A Walk in the (Olympic) Woods

Ferns, moss & dappled light in the Hoh Rain Forest

We love our life in San Diego– the Goldilocks weather, the endless beaches, the year round gardening. But I do miss the deep leafy greenery of Northern California and beyond. I miss the forested hiking trails. The changeable weather. The blazing colors of fall.

That’s why in Mid-September, we flew north to Seattle for a week of wandering the green wilds of Olympic National Park that we’d heard so much about.  We were excited to see forest-skirted lakes, the Puget Sound, the shimmering rivers and the deep mossy trails in one of the Northwest’s most beautiful locales.

We started off on Bainbridge Island where dear former Bay Area neighbors now live.  It was glorious hiking along their country roads, picking blackberries that stained our hands and staring mesmerized out their terrace at fog rolling across the mountain surround.  We felt like we were in a fairytale English village by the sea.

Then we headed out for three days of exploring hiking trails in three different parts of the Olympic National Forest.  We started in Port Angeles where our first hike was high above the town in an area called Hurricane Ridge.  The mountains appeared blue in the late daylight though we could see a smoky fire far below.  However, no one seemed concerned about the fire–it’s part of the natural cycle of things there– and so we didn’t worry either.

The second day, we drove further west toward Crescent Lake.  The road suddenly became smoky and we felt we were driving into danger and nearly turned off. Instead, like the cars ahead, we kept going and finally turned a corner where the winds and smoke dissipated.  

We arrived at beautiful Crescent Lake in late morning and parked near a historic Park lodge.  Hike two led us to sparkling waterfall, a river draped in fallen logs and a brief uphill hike. On our return, we decided to refuel with lunch at the Lodge.  It was a tasty meal with a perfect view of Crescent Lake and a little beachfront.  I should mention this was the only delicious meal of our 3-day Olympic odyssey. But more on that later,

On our third day, we drove south to the Hoh Rain Forest region.

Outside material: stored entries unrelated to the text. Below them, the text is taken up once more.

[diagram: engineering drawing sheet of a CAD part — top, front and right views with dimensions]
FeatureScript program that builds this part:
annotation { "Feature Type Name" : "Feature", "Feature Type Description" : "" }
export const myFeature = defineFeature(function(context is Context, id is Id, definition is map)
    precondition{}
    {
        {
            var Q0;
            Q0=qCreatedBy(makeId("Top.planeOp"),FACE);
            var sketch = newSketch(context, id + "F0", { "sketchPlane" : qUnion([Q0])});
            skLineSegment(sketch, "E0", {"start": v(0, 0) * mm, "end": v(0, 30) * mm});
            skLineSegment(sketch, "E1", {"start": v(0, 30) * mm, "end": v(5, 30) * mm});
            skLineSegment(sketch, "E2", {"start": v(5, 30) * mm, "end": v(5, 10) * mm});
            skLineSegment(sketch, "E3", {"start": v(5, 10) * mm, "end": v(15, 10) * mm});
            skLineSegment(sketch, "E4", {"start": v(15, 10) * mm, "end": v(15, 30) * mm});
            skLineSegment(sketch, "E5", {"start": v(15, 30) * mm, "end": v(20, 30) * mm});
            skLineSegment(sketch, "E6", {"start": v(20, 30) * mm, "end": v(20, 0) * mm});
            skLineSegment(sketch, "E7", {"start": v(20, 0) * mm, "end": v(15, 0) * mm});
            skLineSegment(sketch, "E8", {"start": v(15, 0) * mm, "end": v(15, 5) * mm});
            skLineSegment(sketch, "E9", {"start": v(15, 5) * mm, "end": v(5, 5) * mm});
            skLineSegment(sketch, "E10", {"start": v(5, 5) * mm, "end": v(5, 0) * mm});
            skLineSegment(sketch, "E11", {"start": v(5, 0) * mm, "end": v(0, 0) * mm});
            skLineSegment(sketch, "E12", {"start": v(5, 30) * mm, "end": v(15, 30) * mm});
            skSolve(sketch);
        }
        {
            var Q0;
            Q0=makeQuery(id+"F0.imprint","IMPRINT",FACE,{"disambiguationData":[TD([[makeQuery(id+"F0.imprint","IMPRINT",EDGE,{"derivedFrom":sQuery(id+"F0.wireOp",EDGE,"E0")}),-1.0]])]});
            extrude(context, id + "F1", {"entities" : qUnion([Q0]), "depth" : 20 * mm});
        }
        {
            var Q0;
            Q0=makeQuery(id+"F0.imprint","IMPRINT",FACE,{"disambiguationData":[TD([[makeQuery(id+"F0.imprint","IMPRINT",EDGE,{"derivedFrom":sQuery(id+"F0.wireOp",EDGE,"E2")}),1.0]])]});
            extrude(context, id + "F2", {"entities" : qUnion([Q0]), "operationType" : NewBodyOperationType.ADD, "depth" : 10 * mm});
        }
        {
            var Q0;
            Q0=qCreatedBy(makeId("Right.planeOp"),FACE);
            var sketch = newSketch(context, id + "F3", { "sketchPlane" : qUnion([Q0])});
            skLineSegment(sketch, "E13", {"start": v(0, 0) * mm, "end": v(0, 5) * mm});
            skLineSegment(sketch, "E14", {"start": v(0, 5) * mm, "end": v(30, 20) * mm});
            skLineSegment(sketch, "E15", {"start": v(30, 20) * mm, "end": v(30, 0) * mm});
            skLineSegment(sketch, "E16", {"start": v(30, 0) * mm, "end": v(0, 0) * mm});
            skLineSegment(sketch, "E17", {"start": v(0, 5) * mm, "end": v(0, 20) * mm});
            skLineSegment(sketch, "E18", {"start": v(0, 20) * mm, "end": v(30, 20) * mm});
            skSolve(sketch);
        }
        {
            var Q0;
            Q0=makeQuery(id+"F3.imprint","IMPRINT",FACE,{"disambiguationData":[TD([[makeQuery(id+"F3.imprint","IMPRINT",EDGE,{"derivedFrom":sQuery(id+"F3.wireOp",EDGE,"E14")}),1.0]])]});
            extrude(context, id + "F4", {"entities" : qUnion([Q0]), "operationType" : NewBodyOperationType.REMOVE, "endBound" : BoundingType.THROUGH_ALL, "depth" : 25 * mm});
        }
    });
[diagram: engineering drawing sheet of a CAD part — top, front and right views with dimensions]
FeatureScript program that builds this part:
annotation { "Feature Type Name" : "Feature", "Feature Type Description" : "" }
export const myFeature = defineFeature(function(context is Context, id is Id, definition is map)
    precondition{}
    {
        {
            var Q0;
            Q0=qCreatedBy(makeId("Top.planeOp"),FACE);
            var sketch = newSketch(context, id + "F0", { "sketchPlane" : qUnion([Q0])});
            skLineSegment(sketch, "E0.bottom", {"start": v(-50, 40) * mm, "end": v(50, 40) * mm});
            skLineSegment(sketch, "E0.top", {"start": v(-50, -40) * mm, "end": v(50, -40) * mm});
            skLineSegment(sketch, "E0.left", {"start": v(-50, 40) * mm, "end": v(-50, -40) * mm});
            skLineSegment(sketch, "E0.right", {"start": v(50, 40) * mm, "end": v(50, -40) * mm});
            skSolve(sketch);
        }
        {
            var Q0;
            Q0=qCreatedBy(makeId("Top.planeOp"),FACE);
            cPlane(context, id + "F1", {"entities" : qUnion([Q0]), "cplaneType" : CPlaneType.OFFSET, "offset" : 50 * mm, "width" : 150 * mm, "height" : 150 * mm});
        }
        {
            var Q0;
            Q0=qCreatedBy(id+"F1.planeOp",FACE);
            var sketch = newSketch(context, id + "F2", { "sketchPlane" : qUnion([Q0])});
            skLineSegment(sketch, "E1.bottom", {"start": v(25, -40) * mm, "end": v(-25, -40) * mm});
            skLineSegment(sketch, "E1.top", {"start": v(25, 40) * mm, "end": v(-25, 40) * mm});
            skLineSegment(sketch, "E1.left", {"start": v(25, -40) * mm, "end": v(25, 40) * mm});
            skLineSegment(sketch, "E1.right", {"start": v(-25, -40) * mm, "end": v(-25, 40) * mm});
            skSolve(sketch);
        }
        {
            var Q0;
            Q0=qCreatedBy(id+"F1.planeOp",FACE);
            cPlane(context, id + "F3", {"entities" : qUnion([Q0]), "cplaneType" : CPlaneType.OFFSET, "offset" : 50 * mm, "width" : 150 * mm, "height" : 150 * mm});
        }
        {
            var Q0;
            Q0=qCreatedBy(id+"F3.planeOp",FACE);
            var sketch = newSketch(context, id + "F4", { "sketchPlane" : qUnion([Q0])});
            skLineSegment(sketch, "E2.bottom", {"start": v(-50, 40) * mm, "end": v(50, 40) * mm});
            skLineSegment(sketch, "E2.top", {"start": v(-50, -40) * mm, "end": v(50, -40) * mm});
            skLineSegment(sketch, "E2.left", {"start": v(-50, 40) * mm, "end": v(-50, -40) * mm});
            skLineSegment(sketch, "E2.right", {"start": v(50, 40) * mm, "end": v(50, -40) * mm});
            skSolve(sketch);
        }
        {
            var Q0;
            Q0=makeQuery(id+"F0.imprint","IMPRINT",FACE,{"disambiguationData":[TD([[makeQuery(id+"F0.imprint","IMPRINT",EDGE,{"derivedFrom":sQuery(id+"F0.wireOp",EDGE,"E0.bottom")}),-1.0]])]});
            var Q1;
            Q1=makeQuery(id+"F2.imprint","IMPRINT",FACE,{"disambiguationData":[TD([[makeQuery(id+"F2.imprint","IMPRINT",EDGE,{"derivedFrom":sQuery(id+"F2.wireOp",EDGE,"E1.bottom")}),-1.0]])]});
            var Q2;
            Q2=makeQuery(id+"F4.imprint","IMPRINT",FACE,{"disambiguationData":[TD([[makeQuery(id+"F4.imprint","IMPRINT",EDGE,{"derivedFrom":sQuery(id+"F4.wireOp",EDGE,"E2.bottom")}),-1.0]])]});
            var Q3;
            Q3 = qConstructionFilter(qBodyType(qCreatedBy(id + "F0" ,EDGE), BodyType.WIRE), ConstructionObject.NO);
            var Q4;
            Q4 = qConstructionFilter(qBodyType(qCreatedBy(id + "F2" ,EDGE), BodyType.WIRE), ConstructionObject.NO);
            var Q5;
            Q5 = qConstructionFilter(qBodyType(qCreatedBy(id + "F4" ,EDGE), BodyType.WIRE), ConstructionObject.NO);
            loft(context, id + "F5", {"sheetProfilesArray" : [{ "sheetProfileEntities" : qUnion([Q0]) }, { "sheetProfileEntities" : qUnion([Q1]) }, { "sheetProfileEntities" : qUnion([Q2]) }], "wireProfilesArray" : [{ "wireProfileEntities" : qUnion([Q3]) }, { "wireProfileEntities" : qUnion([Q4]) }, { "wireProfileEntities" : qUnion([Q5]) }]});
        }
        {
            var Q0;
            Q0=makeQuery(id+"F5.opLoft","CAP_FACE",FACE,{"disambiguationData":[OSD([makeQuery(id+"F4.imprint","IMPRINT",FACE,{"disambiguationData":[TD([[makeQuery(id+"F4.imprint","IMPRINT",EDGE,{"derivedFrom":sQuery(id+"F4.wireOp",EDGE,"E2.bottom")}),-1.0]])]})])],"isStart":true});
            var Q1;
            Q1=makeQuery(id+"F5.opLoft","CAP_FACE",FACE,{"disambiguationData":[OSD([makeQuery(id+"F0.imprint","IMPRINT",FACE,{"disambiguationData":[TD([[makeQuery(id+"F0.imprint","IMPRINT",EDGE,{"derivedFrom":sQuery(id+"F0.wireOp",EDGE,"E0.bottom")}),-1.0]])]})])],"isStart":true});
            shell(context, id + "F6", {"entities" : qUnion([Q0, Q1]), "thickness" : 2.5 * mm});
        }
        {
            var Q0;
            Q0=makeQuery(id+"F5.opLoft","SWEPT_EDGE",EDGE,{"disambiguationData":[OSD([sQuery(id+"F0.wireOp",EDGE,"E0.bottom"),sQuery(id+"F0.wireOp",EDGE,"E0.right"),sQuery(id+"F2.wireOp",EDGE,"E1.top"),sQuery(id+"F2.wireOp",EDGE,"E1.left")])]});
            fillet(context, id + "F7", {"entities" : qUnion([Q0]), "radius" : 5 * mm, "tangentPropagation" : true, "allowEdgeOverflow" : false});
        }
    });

But first, we stopped at Ruby Beach, a windy and driftwood-dusted North Coast beach with gorgeous views of tree-frocked rock islands just offshore. 

Then into the Hoh Rain Forest.  We were well prepared for muddy going. We had brought rain jackets, rain pants and we even bought rubber galoshes to put over our boots.  None of these were needed!  As was true of all of our trip  thus far, we found only sunny, late summer weather.  

Nevertheless, we wandered along a fantastic, shrouded forest trail with tall cedars and firs festooned in moss and dripping lichen.  The dirt trail was soft but not muddy while the fern-clad forest floors were consistently moist with rivulets and misty drippings.  Uprooted trees created anthropomorphic shapes in the woods and every step of the hike was glorious.  

Following that hike, we headed to our last night’s lodging. But first, we made one last foray into the woods. We stopped briefly inside the entry at shimmering Quinault Lake. There we found yet another rustic-chic, historic lodge in a deep tree-filled surround. It was the perfect last stop to our journey through Olympic National Park.

At this point, you may be wondering where we stayed during our Olympic odyssey. I wish I could tell you we stayed in places as lovely as these classic National Park lodges. But we did not. I’d highly recommend that future visitors book these spots and fully immerse in the park experience but we were too late in booking our trip to get reservations.

Instead, we stayed outside the park in three different towns– Port Angeles, Forks and Aberdeen– with little to recommend them for hotel accommodations or cuisine. In fact, in our second spot in Forks, we ate both breakfast and lunch in our room with basic supermarket fixings.  The food scene was bleak.  These are the towns that logging built and then forgot. There’s not much industry left to support a vibrant cultural, economic or tourist scene. 

While we enjoyed warm, sunny days throughout our trek, as we drove back to the Seattle area on the first day of Fall, the weather suddenly changed. It transformed to the rain and grey skies we had been expecting.  For the next two days, we stayed in Bellevue, a lovely suburb outside Seattle. And each evening, we dined out on the cuisine for which the Pacific Northwest is rightfully famous: fresh seafood and salmon.  We also discovered a charming, woodsy loop trail just five minutes from us called the Wilburton Park Trail . This easy path was filled with lovely surprises including a graceful  suspension bridge over a deep ravine and a back entrance to the local botanic garden.

We flew out of Seattle on a cool, drizzly Monday morning and returned to San Diego to blazing sun and embracing warmth.  As perfect as our Olympic getaway was, it’s always good to come home!

3 comments

  1. Oh, how I love this! I replied immediately a few days ago, but hit a technical glitch. So glad you made the trek, that you stayed with us, and that you enjoyed the P-en-dub. Your timing was good on weather, even if the food scene was a bit bleak at times. Miss you two already!